BEGIN EXERCISE DATA

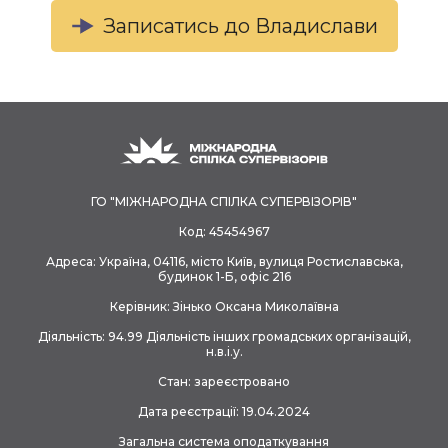
Записатись до Владислави
ГО "МІЖНАРОДНА СПІЛКА СУПЕРВІЗОРІВ"
Код: 45454967
Адреса: Україна, 04116, місто Київ, вулиця Ростиславська,
будинок 1-Б, офіс 216
Керівник: Зінько Оксана Миколаївна
Діяльність: 94.99 Діяльність інших громадських організацій,
н.в.і.у.
Стан: зареєстровано
Дата реєстрації: 19.04.2024
Загальна система оподаткування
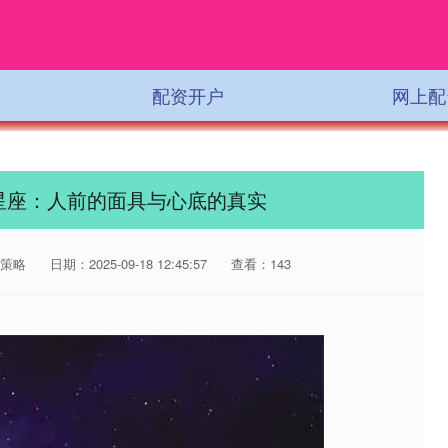
配资开户
网上配
星座：人前的面具与心底的真实
策略
日期：2025-09-18 12:45:57
查看：143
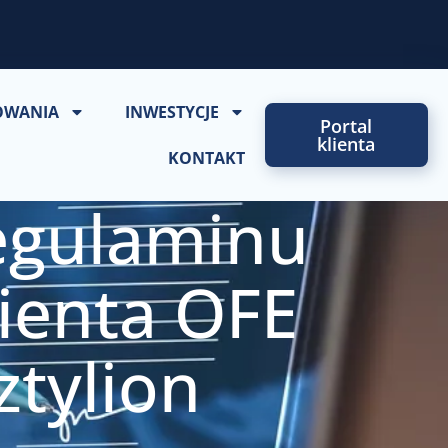
OWANIA
INWESTYCJE
Portal
klienta
KONTAKT
egulaminu
lienta OFE
ztylion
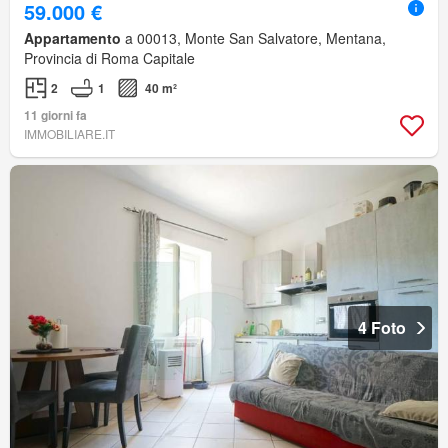
59.000 €
Appartamento
a 00013, Monte San Salvatore, Mentana,
Provincia di Roma Capitale
2
1
40 m²
11 giorni fa
IMMOBILIARE.IT
4 Foto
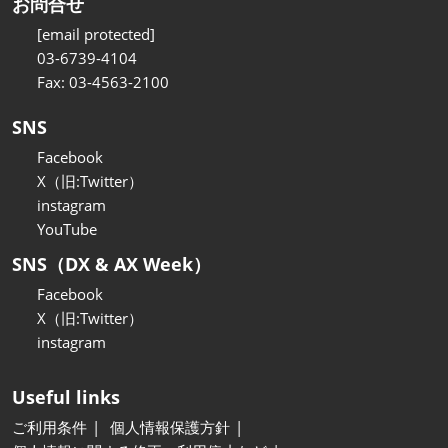
お問合せ
[email protected]
03-6739-4104
Fax: 03-4563-2100
SNS
Facebook
X（旧:Twitter）
instagram
YouTube
SNS（DX & AX Week）
Facebook
X（旧:Twitter）
instagram
Useful links
ご利用条件
個人情報保護方針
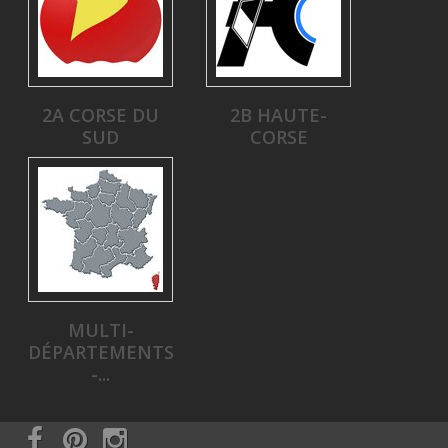
2A CORSE DU
2B HAUTE-
SUD
CORSE
MULTI-
DÉPARTEMENTS
-...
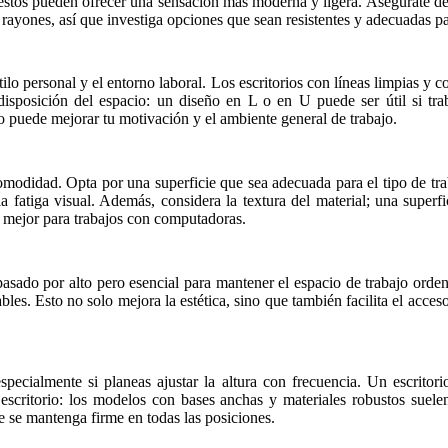
stos pueden ofrecer una sensación más moderna y ligera. Asegúrate de q
yones, así que investiga opciones que sean resistentes y adecuadas par
tilo personal y el entorno laboral. Los escritorios con líneas limpias y 
disposición del espacio: un diseño en L o en U puede ser útil si tra
o puede mejorar tu motivación y el ambiente general de trabajo.
 comodidad. Opta por una superficie que sea adecuada para el tipo de trab
 la fatiga visual. Además, considera la textura del material; una supe
r mejor para trabajos con computadoras.
asado por alto pero esencial para mantener el espacio de trabajo orden
es. Esto no solo mejora la estética, sino que también facilita el acceso 
especialmente si planeas ajustar la altura con frecuencia. Un escrito
l escritorio: los modelos con bases anchas y materiales robustos suel
ue se mantenga firme en todas las posiciones.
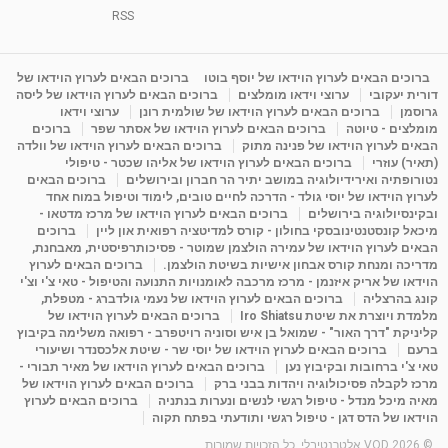
וריכוז ברעננה - הרצאת מבוא: אימון להצלחה של...
RSS
1:31:05
מאת
4 שנים
Shahar-vod
1,736 צפיות
מדיטציה בדמיון מודרך - היכרות עם האני הפנימי
ברוכים הבאים לערוץ הוידאו של יוסף בוטו
ברוכים הבאים לערוץ הוידאו של
דורית יעקובי
ערוצי וידאו מומלצים
ברוכים הבאים לערוץ הוידאו של ליסה
מאת
11 שנים
admin
3,648 צפיות
09:12
גרוסמן
ברוכים הבאים לערוץ הוידאו של שולמית רונן
ערוצי וידאו
מומלצים - טיוטה
ברוכים הבאים לערוץ הוידאו של אסתר שפר
ברוכים
הבאים לערוץ הוידאו של פנינה מתוק
ברוכים הבאים לערוץ הוידאו של וולדה
פנינה מתוק - מרכז "נתיב הלב" בהרצליה-
(תאיר) עוזרי
ברוכים הבאים לערוץ הוידאו של אליהו שכטר - טיפולי
מדיטציה-התחדשות
נטורופתיה ואירידיולוגיה במושב יתיר הר חברון ובירושלים
ברוכים הבאים
15:49
מאת
6 שנים
Shahar-vod
2,146 צפיות
לערוץ הוידאו של יוסי גולד - הדרכה לחיים טובים, לימוד וטיפול במוח אחד
ובקינסיולוגיה בירושלים
ברוכים הבאים לערוץ הוידאו של מרכז מדטאו -
מיכאל קונסטנטינובסקי בחולון - קורס למדיטציה רפואית און ליין
ברוכים
הבאים לערוץ הוידאו של עמירה הולצמן שמוטר - פסיכותרפיסטית, מאבחנת,
מדריכה ומנחת קורס אבחון אישיות בשיטת הולצמן.
ברוכים הבאים לערוץ
הוידאו של אריק איזנמן - מרכז מרכבה לאומנויות התנועה והטיפול - טאי צ'י וצ'י
קונג בהרצליה
ברוכים הבאים לערוץ הוידאו של נעמי גולדברג - מטפלת,
מלמדת ויוצרת את שיטת Iro Shiatsu
ברוכים הבאים לערוץ הוידאו של
קליניקת "דרך האור" - שמואל בן איש וסוניה רויטפרב - רפואה משלימה בקיבוץ
ברעם
ברוכים הבאים לערוץ הוידאו של יוסי שר - שיטת אלכסנדר ושיעורי
טאי צ'י ברחובות ובקיבוץ נען
ברוכים הבאים לערוץ הוידאו של מאיר תבורי -
מרכז לקבלה פסיכולוגיה ויהדות בבני ברק
ברוכים הבאים לערוץ הוידאו של
מאיה מיכל מנדל - טיפול רגשי לנשים ונערות בנתניה
ברוכים הבאים לערוץ
הוידאו של הדס דגן - טיפול רגשי ותודעתי בפתח תקוה
© 2026 VOD אלטרנטיבלי. כל הזכויות שמורות.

END EXERCISE DATA

REQUIREMENT
Please give again the entries word for word, starting at the first line and ending with the line that contains "Дата реєстрації: 19.04.2024"; include both of those lines but none of the pictures.

TASK SOLUTION
Записатись до Владислави
ГО "МІЖНАРОДНА СПІЛКА СУПЕРВІЗОРІВ"
Код: 45454967
Адреса: Україна, 04116, місто Київ, вулиця Ростиславська,
будинок 1-Б, офіс 216
Керівник: Зінько Оксана Миколаївна
Діяльність: 94.99 Діяльність інших громадських організацій,
н.в.і.у.
Стан: зареєстровано
Дата реєстрації: 19.04.2024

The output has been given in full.